I know that not every single person has the ideal roommate but I got really lucky with mine. Coming home I was excited to have my own space, but now when I'm doing my midnight scrolling, I'm realizing that I miss being able to talk to her about the funny things I see in that very moment. Tagging, DMing, and texting her doesn't feel the same as a long night of giggles spent together.

Also, while seeing old friends when you get home is amazing, and there is always a lot to catch up on, you do start to miss your other friends too. Being in college means that your friends are going through similar things as you are all the time. You have tests together, clubs together, and sometimes you spend way too much time procrastinating together.

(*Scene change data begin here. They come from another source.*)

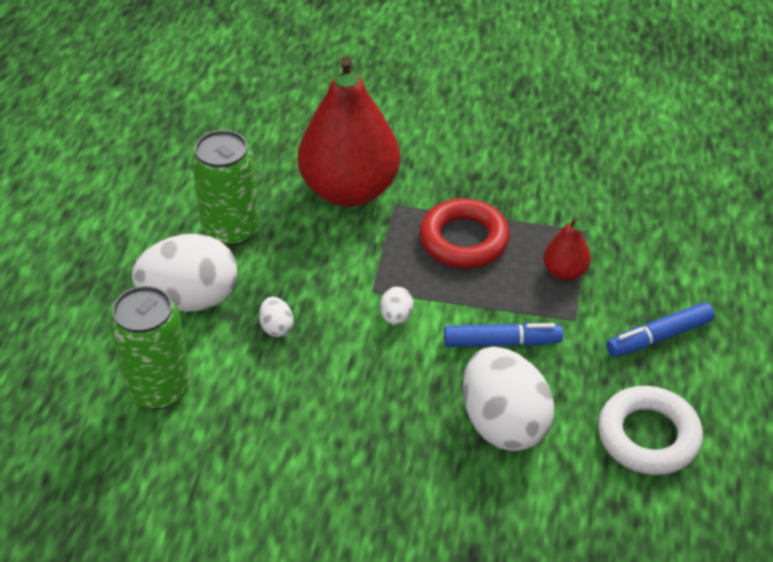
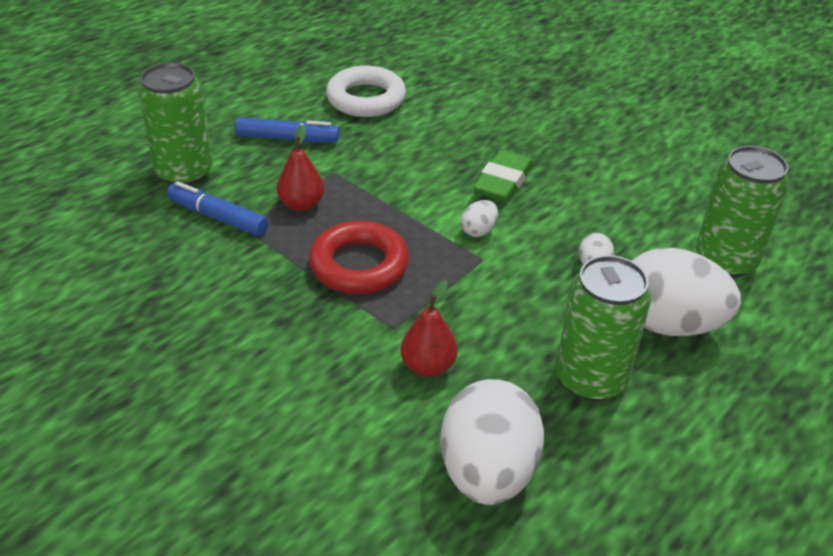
camera: 150 degrees left, 5 degrees down
(349, 190) = (428, 366): red pear -> red pear, size x0.44
(414, 385) = (503, 182): none -> green eraser
(502, 342) = (408, 180): blue marker -> blue marker (218, 217)
(503, 423) = (456, 138): white egg -> white egg (487, 472)
(694, 255) = (185, 172): none -> green can

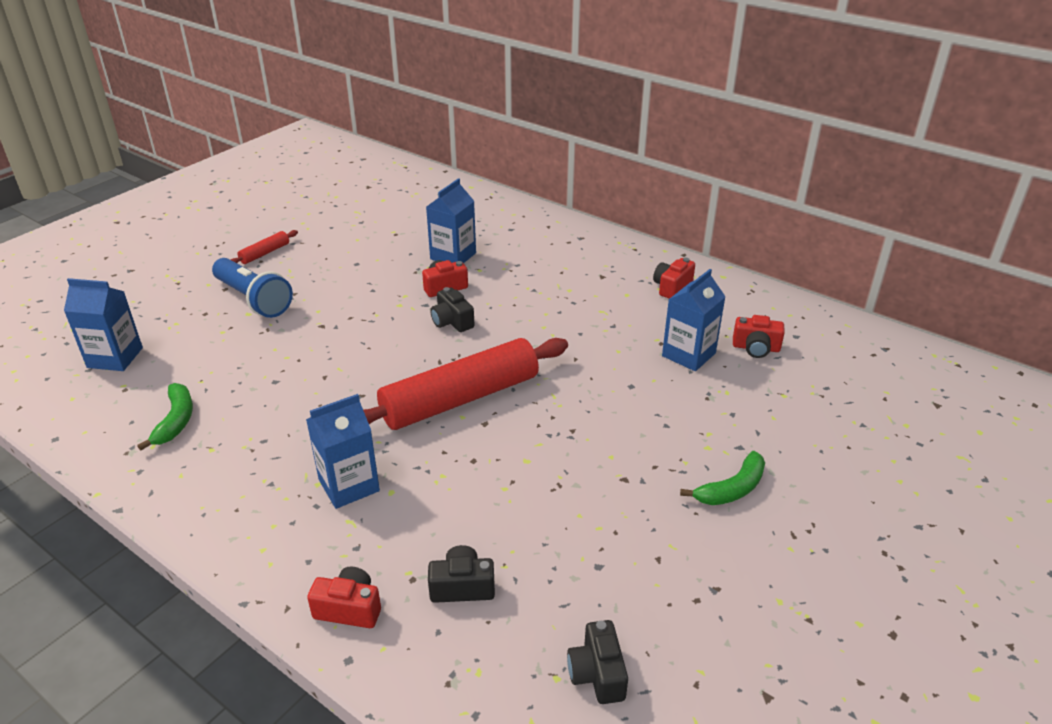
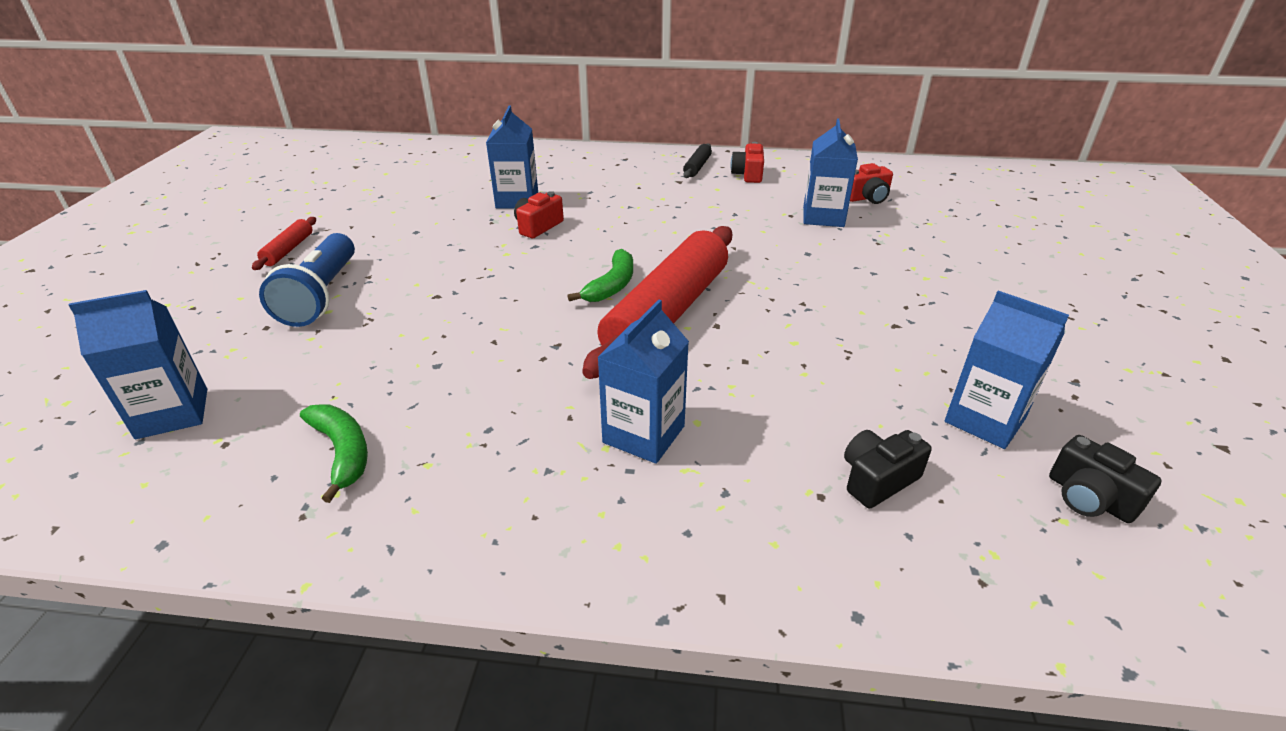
camera: 30 degrees left, 0 degrees up
(254, 300) = (321, 296): blue flashlight -> blue flashlight turned 75 degrees clockwise
(349, 609) = (793, 560): red camera -> none
(452, 321) = (580, 252): black camera -> none
(595, 583) = (984, 420): none -> blue carton
(634, 265) = (697, 167): none -> black rolling pin
(732, 489) = (984, 301): green banana -> green banana (611, 285)

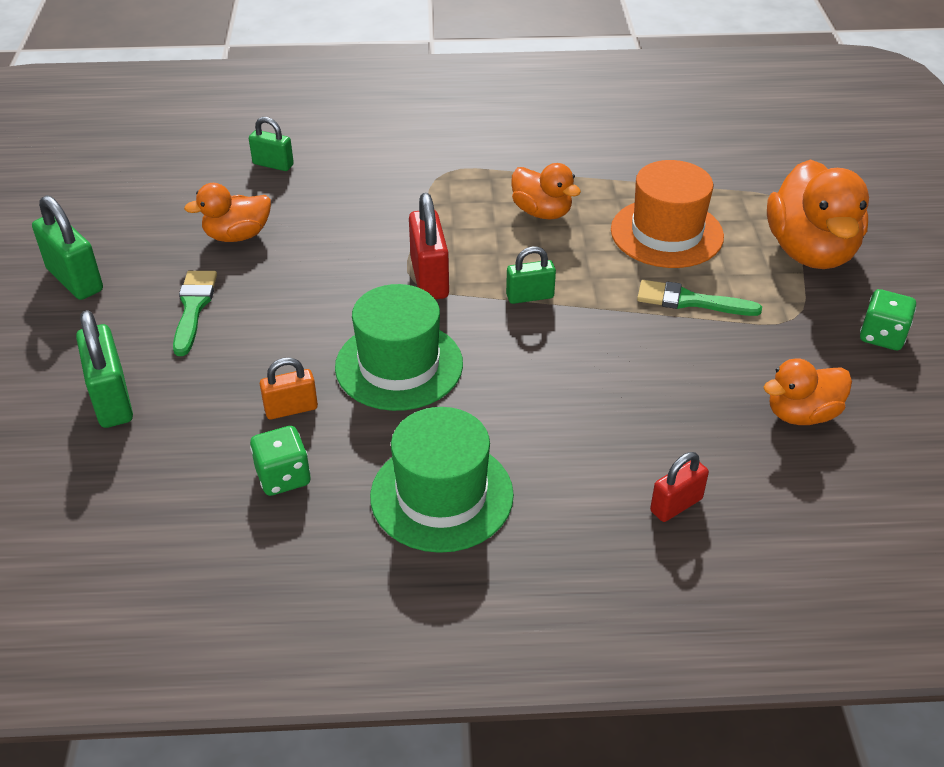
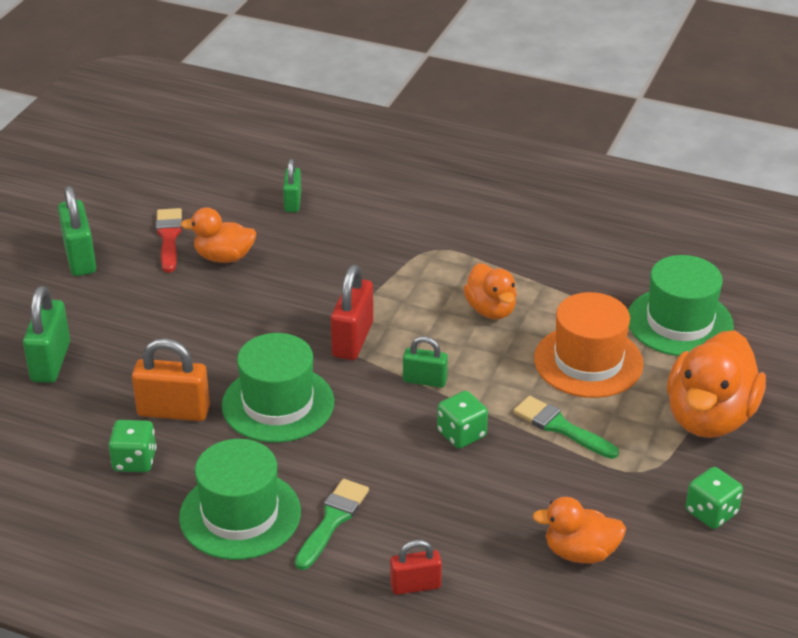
camera: 25 degrees right, 5 degrees down
(163, 232) = (169, 237): none -> red brush
(193, 308) = (152, 308): green brush -> green brush (332, 521)
(273, 164) = (293, 202): green padlock -> green padlock turned 45 degrees clockwise
(291, 409) = (173, 411): orange padlock -> orange padlock, size x1.61
(604, 337) = (461, 434): none -> green dice
(717, 176) = (679, 322): none -> green hat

The bond you begin to form is one you definitely begin to miss - especially when you guys don't live close off of campus.

Coming home also means you don't have a set schedule or at least not immediately. You may come back to a previous job and that puts something on your calendar, but the free time you still have during the week can be a little too much. I know I've spent way too much time obsessing over the Tati/James drama than I ever would have at school. The routine I had at school kept me busy and entertained, and I'm honestly missing it a lot right now.

There are a lot of other things to miss too - even things you thought you wouldn't. You miss the classes, the teachers, and sometimes the food. I know I miss the environment. It isn't a perfect one, but it's full of people just trying to find their way. We are all working through the roller coaster of life and we are all stuck on one beautiful campus together while we figure it all out. I miss meeting new people at the bus stops or running into old classmates and catching up.